··· Input records ···

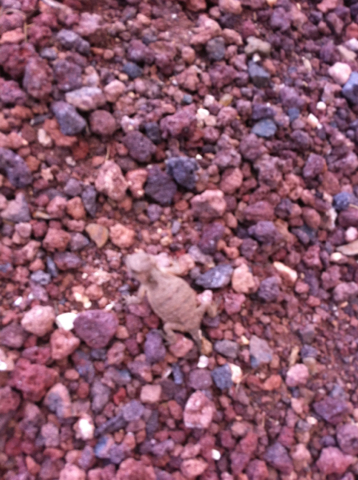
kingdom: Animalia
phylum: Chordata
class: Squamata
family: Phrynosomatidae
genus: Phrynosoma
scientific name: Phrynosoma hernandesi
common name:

···

### The problem
Reproduce the text lines of every entry above word for word, omitting the pictures.

### Result of the exercise
kingdom: Animalia
phylum: Chordata
class: Squamata
family: Phrynosomatidae
genus: Phrynosoma
scientific name: Phrynosoma hernandesi
common name:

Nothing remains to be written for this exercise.